Dr. Crisanti emphasized the need for a carefully designed strategy to unlock Italy that would make use of contact tracing, protective gear and aggressive testing of post-virus antibodies.

“The planning ahead is one of the most important things,” Dr. Crisanti said. “Because it’s easy to lock down.” Without a proper strategy for the path ahead, “the most likely outcome is that the epidemic starts again.”

Scientists in Italy said the virus resulted in two types of antibodies, a first that usually appears within five to six days after exposure to the virus, and which fades after 20 days. As a person heals, that antibody, which indirectly shows contagion, is slowly replaced by another antibody, which indirectly shows that a person has had the virus.

When only the second antibody is detected, it means the person is probably no longer infected.

“You are most likely a healthy person that either survived the infection or you were asymptomatic and you have developed antibodies,” Dr. Crisanti said.

In Veneto, the regional president, Luca Zaia, has expressed concern about a single case of “a person who got better and got reinfected,” but he and his consultants appear confident about the potential of antibodies.

The antibodies in healed Italians could be a valuable tool in determining who could safely exit quarantine to work, Dr. Crisanti said.

He argued that the small town of Vo’ presented ideal conditions for antibody and genome testing.

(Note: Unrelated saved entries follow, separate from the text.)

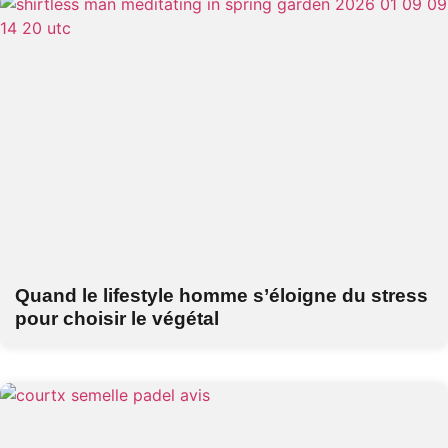
Quand le lifestyle homme s’éloigne du stress
pour choisir le végétal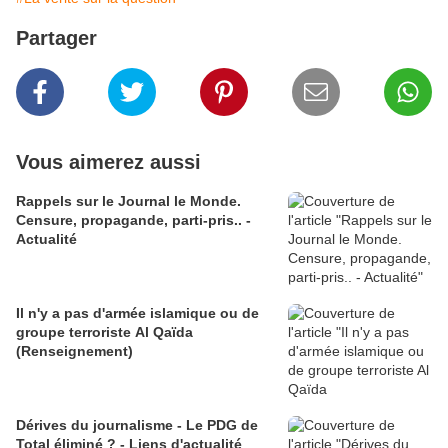
Partager
Vous aimerez aussi
Rappels sur le Journal le Monde.
Censure, propagande, parti-pris.. -
Actualité
Il n'y a pas d'armée islamique ou de
groupe terroriste Al Qaïda
(Renseignement)
Dérives du journalisme - Le PDG de
Total éliminé ? - Liens d'actualité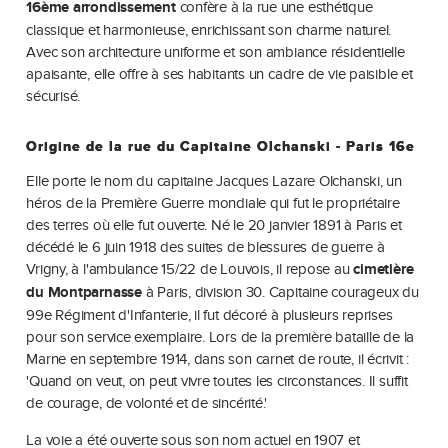
16ème arrondissement
confère à la rue une esthétique
classique et harmonieuse, enrichissant son charme naturel.
Avec son architecture uniforme et son ambiance résidentielle
apaisante, elle offre à ses habitants un cadre de vie paisible et
sécurisé.
Origine de la rue du Capitaine Olchanski - Paris 16e
Elle porte le nom du capitaine Jacques Lazare Olchanski, un
héros de la Première Guerre mondiale qui fut le propriétaire
des terres où elle fut ouverte. Né le 20 janvier 1891 à Paris et
décédé le 6 juin 1918 des suites de blessures de guerre à
Vrigny, à l'ambulance 15/22 de Louvois, il repose au
cimetière
du Montparnasse
à Paris, division 30. Capitaine courageux du
99e Régiment d'Infanterie, il fut décoré à plusieurs reprises
pour son service exemplaire. Lors de la première bataille de la
Marne en septembre 1914, dans son carnet de route, il écrivit :
'Quand on veut, on peut vivre toutes les circonstances. Il suffit
de courage, de volonté et de sincérité.'
La voie a été ouverte sous son nom actuel en 1907 et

“The good thing about Vo’ is that this is a community that has been in place for several hundreds of years and with probably very little mixing,” he said, giving a clearer genetic picture.

Giuliano Martini, the mayor of Vo’, said that he and the people in his town were grateful for the aggressive testing, which potentially saved hundreds of lives.

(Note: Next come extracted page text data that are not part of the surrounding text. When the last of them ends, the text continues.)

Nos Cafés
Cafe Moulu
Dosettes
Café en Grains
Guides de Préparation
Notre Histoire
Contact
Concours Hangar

Once the central government in Rome lifted an initial quarantine on Vo’ in the beginning of March, Mr. Martini said, the comprehensive testing identified people who were infected but asymptomatic and kept them from spreading the disease.

Putting the town at the disposal of researchers looking to learn more about the virus and its antibodies is “the least we can do,” he said.

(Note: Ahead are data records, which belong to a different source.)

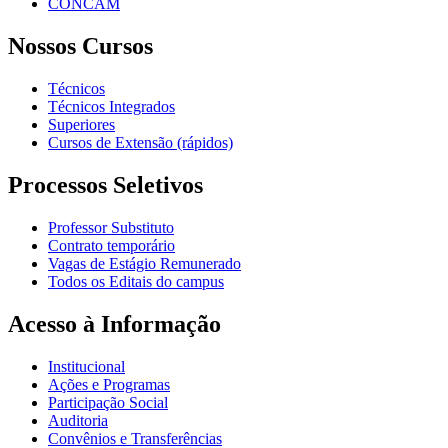
CONCAM
Nossos Cursos
Técnicos
Técnicos Integrados
Superiores
Cursos de Extensão (rápidos)
Processos Seletivos
Professor Substituto
Contrato temporário
Vagas de Estágio Remunerado
Todos os Editais do campus
Acesso à Informação
Institucional
Ações e Programas
Participação Social
Auditoria
Convênios e Transferências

“We have to recognize this effort done for us by making ourselves available for future tests,” he said, adding that the town continued to be a gold standard in Italy for active surveillance, and that “we know the name and surname” of all the people who remain in quarantine.

For residents reluctant to take part in the new study, which he acknowledged was more intrusive as it was a blood test, he said, “We go see them in their homes and convince them.”

“There isn’t going to be any problem for this second test,” he said. “It’s an additional check on them, it can’t be anything but positive.”

But the outcomes may not be great news for individuals who, potentially under the law, will remain marginalized from society.

In Veneto, Mr. Zaia has proposed that Italians in possession of antibodies showing they no longer have the virus could obtain a “license” that allows them to move around the country and work.

Dr. Luisa Bracci Laudiero, an immunologist at the Italian National Research Council, said that the antibodies “should be protective, we all hope they are, but we don’t have the mathematical certainty.”

Because Italy was further along in cases, researchers are able to track many patients over a long period of time to determine if immunity had developed.

“We find ourselves being a bit of a laboratory,” she said.